Keeping track will not only prevent a loss of data (for example, by restricting access to those who no longer need it) but it may also help diagnose what went wrong in the event of data loss.

跟踪不仅可以防止数据丢失(例如,通过限制不再需要数据的人员访问数据),而且还可以帮助诊断在数据丢失的情况下出了什么问题。

不对密码进行硬编码 (Do Not Hardcode Passwords)

Do not, I repeat, do not hardcode passwords. Not once, not briefly, not internally, never. Even though the risk of hardcoding is limited when you implement the previous steps mentioned (i.e. 2FA, IP restriction), there is a big chance you didn’t and it will likely backfire. It often goes like this:

我重复一遍,不要密码进行硬编码。 没有一次,不是短暂的,不是内部的,永远不会。 尽管在实施上述步骤(例如2FA,IP限制)时硬编码的风险受到限制,但您没有这样做的机会很大,并且很可能适得其反。 它通常是这样的:

  1. Coder hardcodes database passwords because it’s easier. Currently, there is no risk because it’s only for internal use and will be removed later.

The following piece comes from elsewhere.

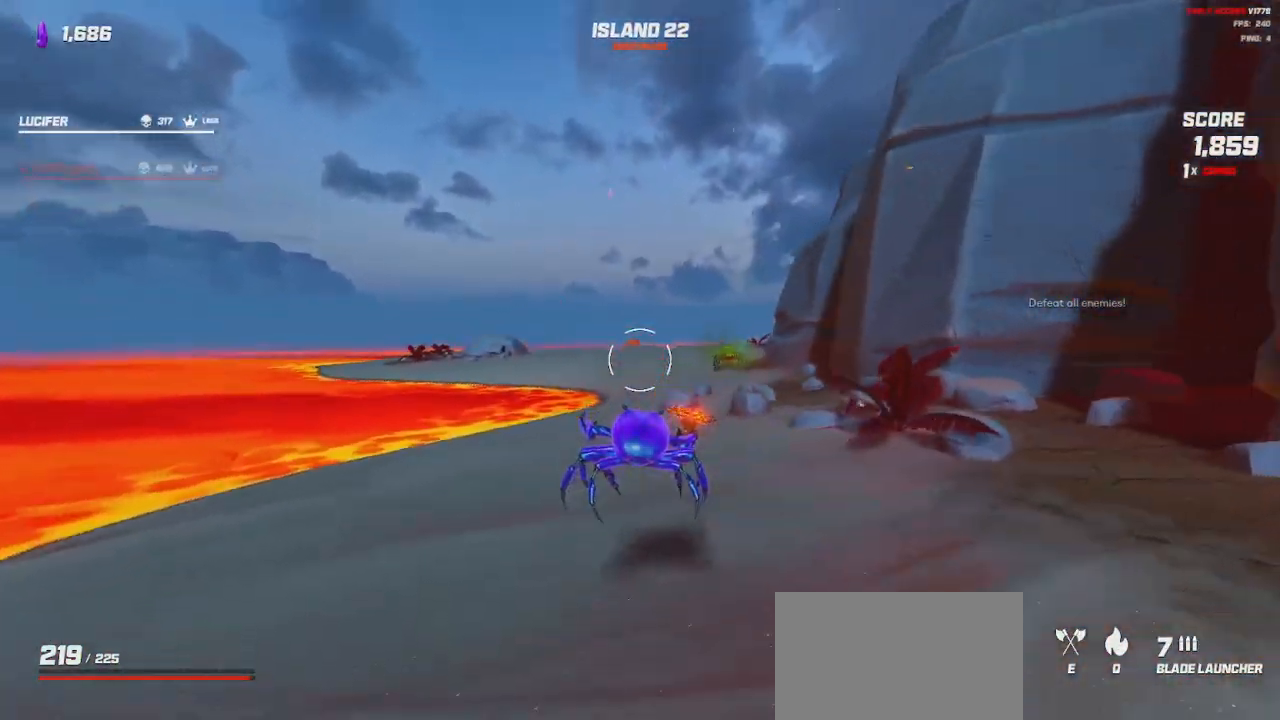
{"keys": ["d", "s"], "mouse": ["left"], "events": [[150, "w", "up"], [266, "mouse_left", "down"], [283, "s", "down"], [383, "space", "down"], [466, "space", "up"]]}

    编码器对数据库密码进行硬编码,因为它更容易。 目前,没有任何风险,因为它仅供内部使用,以后将被删除。
  2. Coder forgets to remove it.

    编码器忘记删除它。
  3. The code ends up on a private Github or some webscript

    该代码最终出现在私有的Github或某些Web脚本上
  4. A crawler picks it up

    爬虫捡起它
  5. Chaos ensues…

    混乱接…而至……

I am lucky to have never experienced this myself, but I have heard plenty of stories. There is however one good thing to hard coding passwords though: you will only need to do it once. Because once a crawler picks it up and wreaks havoc on your database/cloud instance/web server, you are unlikely to repeat your mistake.

我很幸运从未经历过这种情况,但是我听到了很多故事。 但是,对密码进行硬编码是一件好事:您只需要做一次。 因为一旦搜寻器将其捡起并对数据库/云实例/ Web服务器造成严重破坏,那么您就不太可能重蹈覆辙。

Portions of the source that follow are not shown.